Common Cause, which has joined the League as a plaintiff in this case, said it plans to put a Duke University mathematician on the stand to discuss another computer simulation that created thousands of maps.

"Fewer than one percent of those maps resulted in a 10-3 Republican split, illustrating how extreme an outlier the 2016 plan is," Common Cause's opening brief states.

Attorneys for the GOP legislators in the case argue that the 2016 map isn't a gerrymander "in any sense of the word." They say the map followed traditional redistricting principles "more closely than any other congressional plan in North Carolina’s history" and that, once the 2011 map was thrown out over a racial gerrymander, it made sense to redraw a map that would still protect the political status quo.

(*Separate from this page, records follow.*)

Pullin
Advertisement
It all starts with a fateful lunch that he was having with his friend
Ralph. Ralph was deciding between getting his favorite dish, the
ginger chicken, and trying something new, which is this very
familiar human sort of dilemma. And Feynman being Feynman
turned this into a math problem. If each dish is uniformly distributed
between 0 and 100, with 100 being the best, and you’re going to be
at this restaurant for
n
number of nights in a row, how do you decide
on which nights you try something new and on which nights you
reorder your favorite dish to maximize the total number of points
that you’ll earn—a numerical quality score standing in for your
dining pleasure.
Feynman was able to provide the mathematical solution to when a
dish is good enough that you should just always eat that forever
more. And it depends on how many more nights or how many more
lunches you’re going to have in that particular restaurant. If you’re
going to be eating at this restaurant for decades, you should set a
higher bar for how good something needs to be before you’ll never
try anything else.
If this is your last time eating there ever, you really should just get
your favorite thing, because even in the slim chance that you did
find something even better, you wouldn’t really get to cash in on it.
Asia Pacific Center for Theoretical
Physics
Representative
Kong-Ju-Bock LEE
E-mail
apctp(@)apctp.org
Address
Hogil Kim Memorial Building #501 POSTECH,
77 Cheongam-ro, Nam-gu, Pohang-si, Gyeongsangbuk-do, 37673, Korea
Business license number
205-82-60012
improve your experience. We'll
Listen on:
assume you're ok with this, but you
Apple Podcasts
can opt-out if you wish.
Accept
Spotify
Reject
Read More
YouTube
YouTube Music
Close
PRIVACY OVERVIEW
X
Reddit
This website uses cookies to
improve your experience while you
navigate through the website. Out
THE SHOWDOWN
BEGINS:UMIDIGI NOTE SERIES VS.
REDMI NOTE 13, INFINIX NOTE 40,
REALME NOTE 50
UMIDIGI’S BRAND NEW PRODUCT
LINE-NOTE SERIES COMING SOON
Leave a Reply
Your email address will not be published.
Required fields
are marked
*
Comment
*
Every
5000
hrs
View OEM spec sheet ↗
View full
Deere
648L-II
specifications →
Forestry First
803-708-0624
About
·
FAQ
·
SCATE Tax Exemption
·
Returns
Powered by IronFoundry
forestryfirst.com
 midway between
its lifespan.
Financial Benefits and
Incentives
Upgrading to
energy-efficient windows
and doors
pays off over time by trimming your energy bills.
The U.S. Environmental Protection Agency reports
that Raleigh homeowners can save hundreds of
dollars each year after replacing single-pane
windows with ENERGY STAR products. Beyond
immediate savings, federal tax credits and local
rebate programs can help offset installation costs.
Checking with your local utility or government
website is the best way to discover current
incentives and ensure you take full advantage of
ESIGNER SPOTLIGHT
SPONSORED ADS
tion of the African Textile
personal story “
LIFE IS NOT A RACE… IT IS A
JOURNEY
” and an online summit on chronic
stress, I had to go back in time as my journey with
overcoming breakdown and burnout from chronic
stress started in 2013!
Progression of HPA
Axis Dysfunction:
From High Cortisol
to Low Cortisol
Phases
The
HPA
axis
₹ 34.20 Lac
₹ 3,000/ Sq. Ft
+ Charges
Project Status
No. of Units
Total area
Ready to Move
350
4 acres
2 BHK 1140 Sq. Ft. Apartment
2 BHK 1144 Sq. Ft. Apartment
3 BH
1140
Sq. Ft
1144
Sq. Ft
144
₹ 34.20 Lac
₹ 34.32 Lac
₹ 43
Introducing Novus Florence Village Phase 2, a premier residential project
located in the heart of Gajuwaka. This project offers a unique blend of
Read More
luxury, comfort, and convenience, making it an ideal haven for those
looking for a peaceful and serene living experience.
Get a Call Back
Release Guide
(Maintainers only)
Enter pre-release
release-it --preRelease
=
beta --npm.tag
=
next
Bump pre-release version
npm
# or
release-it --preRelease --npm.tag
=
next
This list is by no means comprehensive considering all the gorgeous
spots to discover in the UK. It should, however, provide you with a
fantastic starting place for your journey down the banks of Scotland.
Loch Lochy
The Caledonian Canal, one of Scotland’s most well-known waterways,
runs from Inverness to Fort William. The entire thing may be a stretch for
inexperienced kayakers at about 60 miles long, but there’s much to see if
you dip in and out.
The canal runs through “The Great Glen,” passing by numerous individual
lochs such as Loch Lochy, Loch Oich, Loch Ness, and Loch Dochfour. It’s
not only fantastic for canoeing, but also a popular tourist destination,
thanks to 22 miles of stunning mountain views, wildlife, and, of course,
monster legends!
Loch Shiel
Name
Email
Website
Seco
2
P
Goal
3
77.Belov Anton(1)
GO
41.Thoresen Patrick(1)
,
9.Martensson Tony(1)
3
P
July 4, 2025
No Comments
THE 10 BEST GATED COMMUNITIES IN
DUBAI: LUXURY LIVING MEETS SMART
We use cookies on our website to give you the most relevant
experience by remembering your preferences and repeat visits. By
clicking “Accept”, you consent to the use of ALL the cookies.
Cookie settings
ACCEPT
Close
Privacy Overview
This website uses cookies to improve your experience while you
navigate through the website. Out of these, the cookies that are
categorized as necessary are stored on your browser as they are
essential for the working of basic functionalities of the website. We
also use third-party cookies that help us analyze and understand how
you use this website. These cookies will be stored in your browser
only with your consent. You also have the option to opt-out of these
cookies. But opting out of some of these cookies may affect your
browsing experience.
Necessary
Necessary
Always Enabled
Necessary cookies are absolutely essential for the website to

"The First Amendment guarantees that citizens have an equal opportunity to engage in political debate and support their candidates of choice," they argue. "It does not and cannot be interpreted to mean that they are entitled to electoral success in the congressional district where they reside or that they are entitled to 'competitive' districts.

"Redistricting is the most inherently political process under our form of government," they argue. "The remedy for concerns over political mapdrawing rests with the people, not with the courts."

Arguments in the case are expected to run at least into Thursday. The judges in the case are U.S. District Judge W. Earl Britt, U.S. District Court Judge William L. Osteen Jr. and 4th U.S. Circuit Court of Appeals Judge James Wynn. Britt and Wynn were appointed by Democrats, Osteen by a Republican.

The case pits legal teams familiar with each other from past, and ongoing, lawsuits. Attorney Phil Strach, the husband of North Carolina's elections director, represents GOP legislators in the case, just as he does in a separate racial gerrymander case heard in federal court last week. Anita Earls of the Southern Coalition for Social Justice and Edwin Speas represent the plaintiffs in both cases.